4. During the titration, the purple MnO₄^– turns colourless as it is reduced to Mn²⁺ ions (colourless / pale pink).

• MnO₄⁻ + 8H⁺ + 5e⁻ → Mn²⁺ + 4H₂O

5. When all the reductant is used up, the first extra drop of KMnO₄ makes the solution in the conical flask turn permanently pink. This sharp colour change indicates that the end-point is reached. Hence no other indicator is required.

Iodometric titrations – Iodine / Thiosulfate titration

2S₂O₃²⁻ + I₂ → 2I⁻ + S₄O₆²⁻

1. The thiosulfate solution (reducing agent) is usually placed in the burette

2. The brown iodine solution is usually in the conical flask.

3. During the titration, the thiosulfate is added from the burette into the flask and reduces brown iodine into colourless iodide ions.

4. The solution gradually fades to pale yellow.

5. At this point, starch indicator is added into the flask.

6. Solution turns blue-black as starch forms an intense blue-black complex with the remaining iodine.

7. Titration then continues till all iodine is used up. Colour change at the end-point is from blue-black to colourless.

Things to note:

1. The iodine solution should be titrated as soon as possible once it is prepared. Why?

• Iodine is volatile and will vaporise easily at room temperature hence titration must be carried out as soon as possible.

• If this is not possible, cover all flasks containing iodine.

2. Why is the starch indicator added only towards the end of titration when the iodine solution is pale yellow, instead of right at the start?

• Starch forms a blue-black water-soluble complex with iodine in which the iodine is trapped within the starch molecules.

• Hence, starch should not be added at the beginning of the titration when there is a high concentration of iodine since some iodine may remain trapped in the starch even at the equivalence point.

3. After titration is complete, a slow return of the blue colour is observed.
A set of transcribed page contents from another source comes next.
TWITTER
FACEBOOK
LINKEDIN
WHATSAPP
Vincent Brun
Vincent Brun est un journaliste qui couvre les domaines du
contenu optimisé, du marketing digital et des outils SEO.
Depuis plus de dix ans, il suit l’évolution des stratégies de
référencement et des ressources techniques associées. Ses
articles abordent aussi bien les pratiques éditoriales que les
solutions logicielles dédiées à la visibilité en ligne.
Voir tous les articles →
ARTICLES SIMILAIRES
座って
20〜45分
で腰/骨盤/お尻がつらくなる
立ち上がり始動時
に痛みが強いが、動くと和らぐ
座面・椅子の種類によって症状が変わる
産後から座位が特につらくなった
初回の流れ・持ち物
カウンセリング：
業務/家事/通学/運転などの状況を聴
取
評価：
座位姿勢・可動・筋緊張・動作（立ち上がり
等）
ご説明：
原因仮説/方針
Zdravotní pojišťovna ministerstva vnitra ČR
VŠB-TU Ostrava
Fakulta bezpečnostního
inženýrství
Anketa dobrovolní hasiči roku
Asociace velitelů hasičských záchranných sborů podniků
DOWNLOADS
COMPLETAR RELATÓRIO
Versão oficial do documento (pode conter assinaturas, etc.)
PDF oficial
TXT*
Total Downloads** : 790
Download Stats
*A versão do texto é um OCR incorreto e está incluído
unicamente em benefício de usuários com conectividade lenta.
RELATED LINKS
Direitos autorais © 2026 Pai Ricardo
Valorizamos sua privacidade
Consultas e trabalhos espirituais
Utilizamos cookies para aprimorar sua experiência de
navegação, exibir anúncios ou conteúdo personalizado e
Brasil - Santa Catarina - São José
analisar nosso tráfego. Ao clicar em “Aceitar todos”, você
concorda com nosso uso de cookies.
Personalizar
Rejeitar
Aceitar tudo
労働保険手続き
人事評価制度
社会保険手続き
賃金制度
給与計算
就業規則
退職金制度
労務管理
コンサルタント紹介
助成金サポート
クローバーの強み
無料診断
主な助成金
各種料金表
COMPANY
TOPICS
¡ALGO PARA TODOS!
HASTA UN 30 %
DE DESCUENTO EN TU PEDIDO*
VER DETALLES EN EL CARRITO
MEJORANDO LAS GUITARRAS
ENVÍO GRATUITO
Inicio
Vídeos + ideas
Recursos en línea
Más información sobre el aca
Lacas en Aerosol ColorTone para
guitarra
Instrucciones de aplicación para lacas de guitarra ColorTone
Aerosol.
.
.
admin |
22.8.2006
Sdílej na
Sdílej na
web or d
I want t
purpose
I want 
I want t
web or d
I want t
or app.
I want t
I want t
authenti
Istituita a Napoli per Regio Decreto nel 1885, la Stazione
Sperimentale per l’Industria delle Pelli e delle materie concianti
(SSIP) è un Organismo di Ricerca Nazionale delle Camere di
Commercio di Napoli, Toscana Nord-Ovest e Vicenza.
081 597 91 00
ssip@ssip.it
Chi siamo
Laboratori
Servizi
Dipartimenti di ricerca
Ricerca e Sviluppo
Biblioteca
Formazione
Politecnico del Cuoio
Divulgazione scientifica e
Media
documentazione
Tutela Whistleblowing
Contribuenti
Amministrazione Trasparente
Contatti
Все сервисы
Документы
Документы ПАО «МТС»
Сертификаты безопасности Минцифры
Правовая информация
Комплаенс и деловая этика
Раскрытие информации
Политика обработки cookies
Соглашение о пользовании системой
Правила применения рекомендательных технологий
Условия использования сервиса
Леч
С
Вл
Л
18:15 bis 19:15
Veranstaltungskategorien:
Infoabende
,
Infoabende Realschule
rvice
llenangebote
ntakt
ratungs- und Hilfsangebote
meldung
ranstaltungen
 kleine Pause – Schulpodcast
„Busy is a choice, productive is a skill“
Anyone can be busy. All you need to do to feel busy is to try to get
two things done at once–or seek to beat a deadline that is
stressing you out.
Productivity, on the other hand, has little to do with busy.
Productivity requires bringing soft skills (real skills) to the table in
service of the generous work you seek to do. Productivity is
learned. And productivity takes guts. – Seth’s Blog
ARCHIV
Why is this so? Should we continue our titration?

• This is due to atmospheric oxidation of I⁻ back to I₂.

• Ignore any slow return of blue colour after the titration is done.

Iodometric Back Titrations

Used to analyse redox reactions involving some other oxidants (e.g. H2O2) that can oxidise iodide to iodine.
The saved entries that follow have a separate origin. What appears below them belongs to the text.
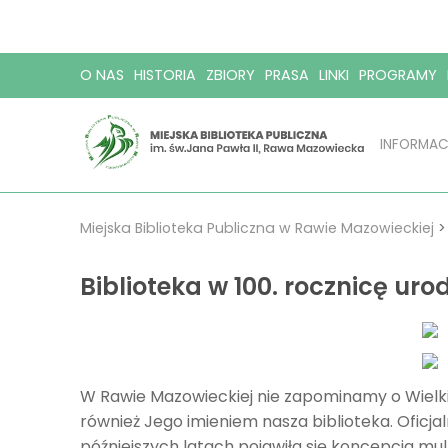
O NAS
HISTORIA
ZBIORY
PRASA
LINKI
PROGRAMY
INFORMAC
Miejska Biblioteka Publiczna w Rawie Mazowieckiej
Biblioteka w 100. rocznicę uro
W Rawie Mazowieckiej nie zapominamy o Wielkim
również Jego imieniem nasza biblioteka. Oficjal
późniejszych latach pojawiła się koncepcja mult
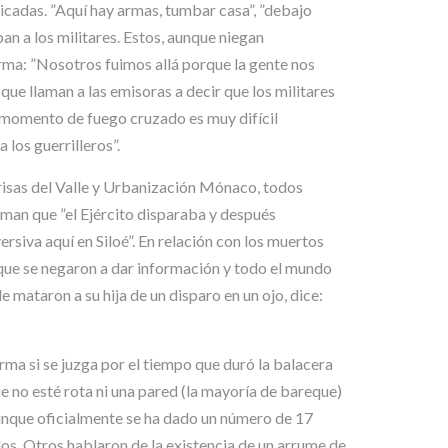
icadas. ”Aquí hay armas, tumbar casa”, ”debajo
an a los militares. Estos, aunque niegan
irma: ”Nosotros fuimos allá porque la gente nos
 que llaman a las emisoras a decir que los militares
e momento de fuego cruzado es muy difícil
los guerrilleros”.
risas del Valle y Urbanización Mónaco, todos
rman que ”el Ejército disparaba y después
rsiva aquí en Siloé”. En relación con los muertos
orque se negaron a dar información y todo el mundo
 mataron a su hija de un disparo en un ojo, dice:
orma si se juzga por el tiempo que duró la balacera
ue no esté rota ni una pared (la mayoría de bareque)
Aunque oficialmente se ha dado un número de 17
os. Otros hablaron de la existencia de un arrume de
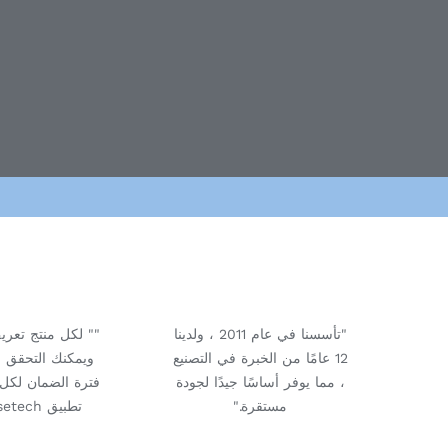
"تأسسنا في عام 2011 ، ولدينا
"" لكل منتج تعري
12 عامًا من الخبرة في التصنيع
ويمكنك التحقق م
، مما يوفر أساسًا جيدًا لجودة
فترة الضمان لكل
مستقرة."
تطبيق Pesetech. "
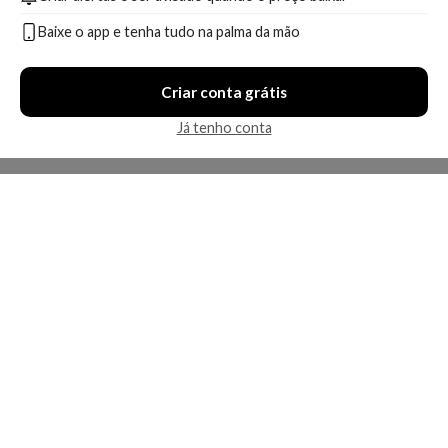
Baixe o app e tenha tudo na palma da mão
Criar conta grátis
Já tenho conta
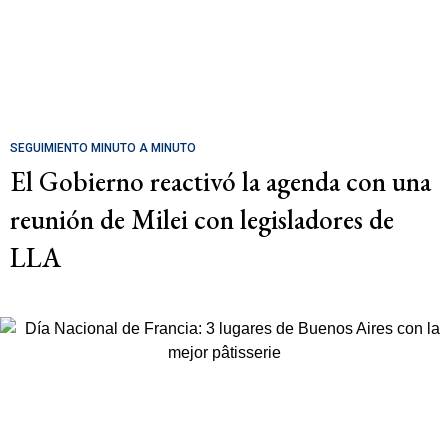
SEGUIMIENTO MINUTO A MINUTO
El Gobierno reactivó la agenda con una
reunión de Milei con legisladores de
LLA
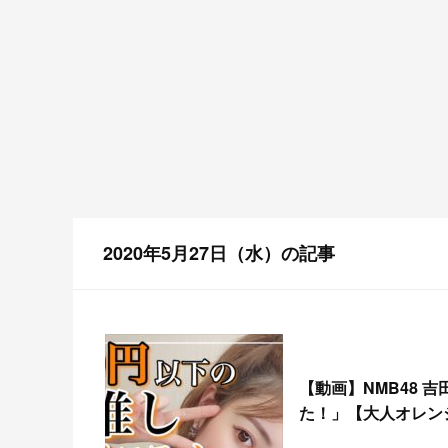
2020年5月27日（水）の記事
【
動画】NMB48 
た！」【大人オレン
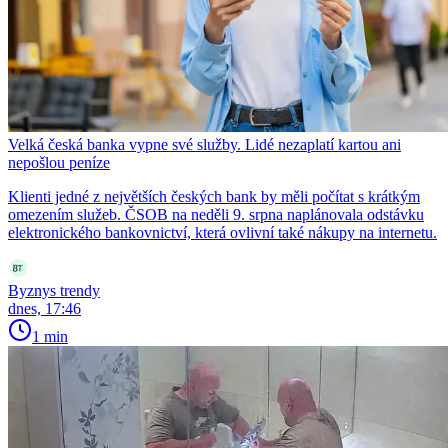
Velká česká banka vypne své služby. Lidé nezaplatí kartou ani
nepošlou peníze
Klienti jedné z největších českých bank by měli počítat s krátkým
omezením služeb. ČSOB na neděli 9. srpna naplánovala odstávku
elektronického bankovnictví, která ovlivní také nákupy na internetu.
Byznys trendy
dnes, 17:46
1 min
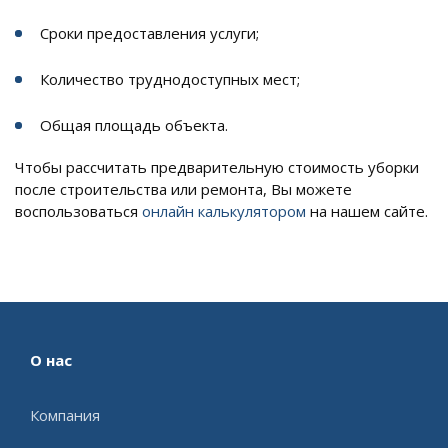
Сроки предоставления услуги;
Количество труднодоступных мест;
Общая площадь объекта.
Чтобы рассчитать предварительную стоимость уборки
после строительства или ремонта, Вы можете
воспользоваться
онлайн калькулятором
на нашем сайте.
О нас
Компания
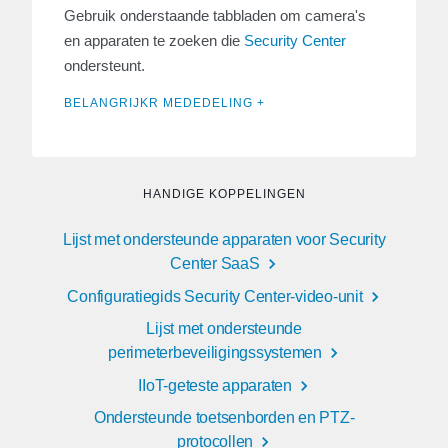
Gebruik onderstaande tabbladen om camera's
en apparaten te zoeken die
Security Center
ondersteunt.
BELANGRIJKR MEDEDELING +
HANDIGE KOPPELINGEN
Lijst met ondersteunde apparaten voor Security
Center SaaS
Configuratiegids Security Center-video-unit
Lijst met ondersteunde
perimeterbeveiligingssystemen
IIoT-geteste apparaten
Ondersteunde toetsenborden en PTZ-
protocollen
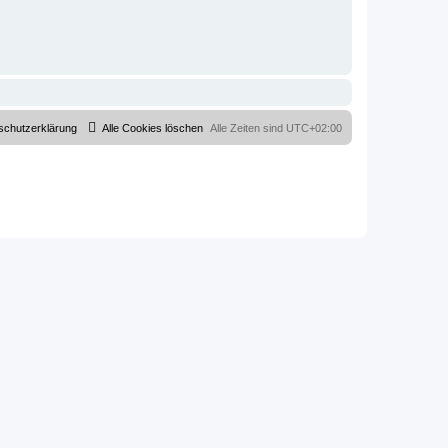
schutzerklärung
Alle Cookies löschen
Alle Zeiten sind
UTC+02:00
1. A known excess of potassium iodide solution is added to the unknown concentration of oxidant in a conical flask to liberate (release) iodine.

• Excess I⁻ ensures all the oxidant is reacted and serves to dissolve iodine in aqueous solution

• Example: H₂O₂ + 2I^– + 2H⁺ → 2H₂O + I₂

2. The iodine liberated is then titrated with standard thiosulfate solution from a burette. From the titration results, the amount of iodine liberated, and hence the amount of oxidant can be determined.
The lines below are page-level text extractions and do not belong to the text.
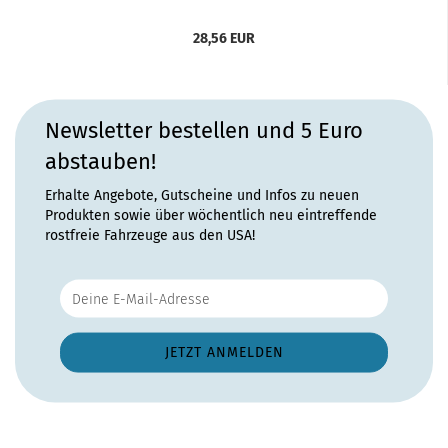
28,56 EUR
Newsletter bestellen und 5 Euro
abstauben!
Erhalte Angebote, Gutscheine und Infos zu neuen
Produkten sowie über wöchentlich neu eintreffende
rostfreie Fahrzeuge aus den USA!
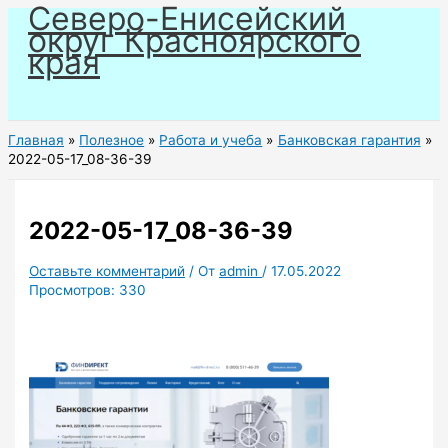
Северо-Енисейский
Перейти
округ Красноярского
к
края
содержимому
Главная
Полезное
Работа и учеба
Банковская гарантия
2022-05-17_08-36-39
2022-05-17_08-36-39
Оставьте комментарий
/ От
admin
/
17.05.2022
Просмотров:
330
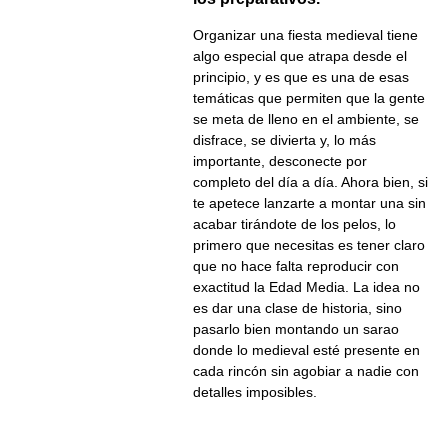
Organizar una fiesta medieval tiene
algo especial que atrapa desde el
principio, y es que es una de esas
temáticas que permiten que la gente
se meta de lleno en el ambiente, se
disfrace, se divierta y, lo más
importante, desconecte por
completo del día a día. Ahora bien, si
te apetece lanzarte a montar una sin
acabar tirándote de los pelos, lo
primero que necesitas es tener claro
que no hace falta reproducir con
exactitud la Edad Media. La idea no
es dar una clase de historia, sino
pasarlo bien montando un sarao
donde lo medieval esté presente en
cada rincón sin agobiar a nadie con
detalles imposibles.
• 2S₂O₃²⁻ + I₂ → 2I⁻ + S₄O₆²⁻

Things to note

• When H₂O₂ is oxidised: H₂O₂ → H₂O₂ → O₂ + 2H⁺ + 2e⁻

• Potassium dichromate (VI): KCr₂O₇ / Cr₂O₇²⁻

• When Cr₂O₇²⁻ is reduced: Cr₂O₇²⁻ + 14H⁺ + 6e⁻ → 2Cr³⁺ + 7H₂O

• 2S₂O₃²⁻ + I₂ → 2I⁻ + S₄O₆²⁻

• CO₂ / SO₂ → Acidic

Application of Oxidation Number and Electron Transfer

To determine the change in oxidation number of B when a known amount of A reacts with stoichiometric amount of B in a redox reaction, the following steps can be taken:

1. Construct the half-equation for A, the reactant whose initial and final oxidation numbers are known.

2. Calculate the number of moles of electrons lost (or gained) using amount of A. Equate this to the number of moles of electrons gained (or lost) by the other reactant (B). (n_e lost = n_e gained)

3. Determine the mole ratio of B and the electrons gained (or lost) by B. This gives the number of moles of electrons transferred for 1 mol of B.

4. Hence determine the new oxidation number of B.